Dr. Marwan Kraidy is an associate professor at the Annenberg School, and he also provided his insight into the world of Arab media for the May|June 2011 Gazette cover story about the Egypt uprising. After the recent killing of Osama bin Laden, we caught up with him again to find out how the news of bin Laden’s death has been resonating across Arab media. Here’s what he had to say.
Gazette: In the Gazette story on Egypt, you talked about the proliferation of Arab news channels over the last 15 years, and the astounding variety of media outlets that now exist. How is the killing of Osama bin Laden being reported in the Arab world?
Kraidy: I have been following it—although not all the media, because we’re talking about, by now, 600-plus satellite television channels. So there’s a very wide gamut of opinions. I would say overall there’s a sense of…maybe not the overwhelming joy and celebration we saw in the U.S., that the U.S. media seems to have been reflecting. But there’s a sense of, on one hand, people who are very happy this happened, which seems to be a good segment of the [Arab] media and the population. There’s a very small group that is very angry and sad that this happened, but that’s really a very, very small minority, that I think in some cases the Western media has blown out of proportion.
Then there’s a variety of positions in the middle ground, where they say, “Yeah, that seems to have happened, but the details are murky.” Some others say, “The Americans are lying to us; we have no proof this has actually happened. Let’s see the proof.”
Do you sense any consensus in Arab media as to whether or not bin Laden is in fact dead?
Let me give you one example. There are three large, pan-Arab newspapers—these are three papers that are published for the most part in London, that address readers across the Arab world, and they’re read very widely. The editor-in-chief of one of these newspapers, which tends to be critical of U.S. foreign policy, ran an editorial yesterday titled, “They are Lying to Us and They Want Us to Believe Them.” This is one example. Other editorials are saying, basically, good riddance. So this is the gamut that’s reflected.
I do think it was a mistake, from the perspective of Arab public opinion, for the Obama administration not to release the picture.
In The Atlantic the other day, Eric Trager talked about how The Muslim Brotherhood in Egypt has been using the honorific “sheikh” before bin Laden’s name. Have you seen coverage of bin Laden’s death that treats him as a martyr?
Nothing that treats him as a martyr that explicitly. But for instance if you look at Facebook pages in Arabic there are big debates going on. One of them is precisely this one: is he a martyr, or not? Parallel to that is, is he a terrorist or a freedom fighter?

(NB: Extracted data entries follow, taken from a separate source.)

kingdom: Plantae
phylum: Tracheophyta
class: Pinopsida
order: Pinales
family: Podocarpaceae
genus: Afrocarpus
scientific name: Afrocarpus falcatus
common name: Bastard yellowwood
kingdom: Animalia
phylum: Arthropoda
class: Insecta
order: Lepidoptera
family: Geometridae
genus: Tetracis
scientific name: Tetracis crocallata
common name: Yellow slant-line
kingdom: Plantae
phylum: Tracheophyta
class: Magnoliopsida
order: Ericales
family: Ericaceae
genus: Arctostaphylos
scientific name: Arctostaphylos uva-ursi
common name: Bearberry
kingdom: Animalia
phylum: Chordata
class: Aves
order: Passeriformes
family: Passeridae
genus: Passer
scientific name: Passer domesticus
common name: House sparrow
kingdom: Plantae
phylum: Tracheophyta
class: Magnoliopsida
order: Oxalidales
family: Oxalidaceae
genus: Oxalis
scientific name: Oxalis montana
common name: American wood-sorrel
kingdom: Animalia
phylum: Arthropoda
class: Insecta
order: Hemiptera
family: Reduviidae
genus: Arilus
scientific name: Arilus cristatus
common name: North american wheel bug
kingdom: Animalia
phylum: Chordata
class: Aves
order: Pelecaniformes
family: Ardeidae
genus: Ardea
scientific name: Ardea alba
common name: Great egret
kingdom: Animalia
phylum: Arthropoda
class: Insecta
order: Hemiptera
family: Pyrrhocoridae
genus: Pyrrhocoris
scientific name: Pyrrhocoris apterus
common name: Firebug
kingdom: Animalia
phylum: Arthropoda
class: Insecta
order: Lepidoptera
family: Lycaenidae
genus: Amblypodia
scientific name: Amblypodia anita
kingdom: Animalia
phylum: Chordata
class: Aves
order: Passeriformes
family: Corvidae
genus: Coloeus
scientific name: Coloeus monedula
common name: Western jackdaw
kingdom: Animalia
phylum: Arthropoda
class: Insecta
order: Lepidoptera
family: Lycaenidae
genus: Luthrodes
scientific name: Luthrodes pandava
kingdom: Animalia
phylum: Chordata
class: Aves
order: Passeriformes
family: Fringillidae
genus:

For instance, there’s one page that says, “The terrorist bin Laden went to hell.” That’s one page, and that’s in Arabic. There’s another that says, “Congratulations for the killing of the terrorist bin Laden.” There’s another page that says, “Bin Laden as a terrorist represents himself,” basically to say he doesn’t represent all Muslims.
There’s another Facebook page that says, “We all support the martyr, the hero bin Laden.” There are some pages that say, “Let’s pray for his soul.” So there are some Facebook pages that seem to be supportive…[but] those that are critical of bin Laden seem to be more in quantity, and more intense in their language.
Recently, the debate has focused on this question of whether or not the photo of bin Laden’s corpse should be released. What’s your position on that question? And if the photo was released, how do you see it playing across the Arab media sphere?
My view, from the point of view of Arab public opinion, is that it should be released. There will always be a very small hard-line group that will not believe anything…but it really depends on the picture. All we know about the picture is that it looks very graphic, according to the White House.
One of the things that Wikileaks showed is that people are really hostile and fed up with government secrecy, worldwide. Given that backdrop, I think releasing the photo is better than not releasing it. I know it’s a difficult decision…but I think when all the issues are weighed and all the repercussions are considered, it’s better to release it than not.
But the flip side is, in an age when anything can be Photoshopped, does the picture still carry any evidentiary force?
I think it would, if it’s on the website of the White House. Then the burden of proof to say, “This is a fake picture,” goes up big time. It really depends on how it’s framed.
Why not be part of the effort to show what really happened? Because we’ve heard so many details and so many contradictions that it’s beginning to look ridiculous. Was he armed, or wasn’t he armed? Was there a woman between him and the Navy SEAL, or was there not? How many people got killed? What time did it happen? What do you mean by observing Islamic burial ritual? Was he just dumped from a helicopter into the sea? Whatever it is. There are so many details that remain unanswered, that I think it would be good to release the photo.
And it sounds like the effect of the photo would be different if it were leaked, rather than released with the imprimatur of the White House.
Yes, if it eventually leaks it will lose its power. It will become just one of the pictures floating around the Internet. If its released on the website of the White House, I think that sends a statement that the White House stands behind it.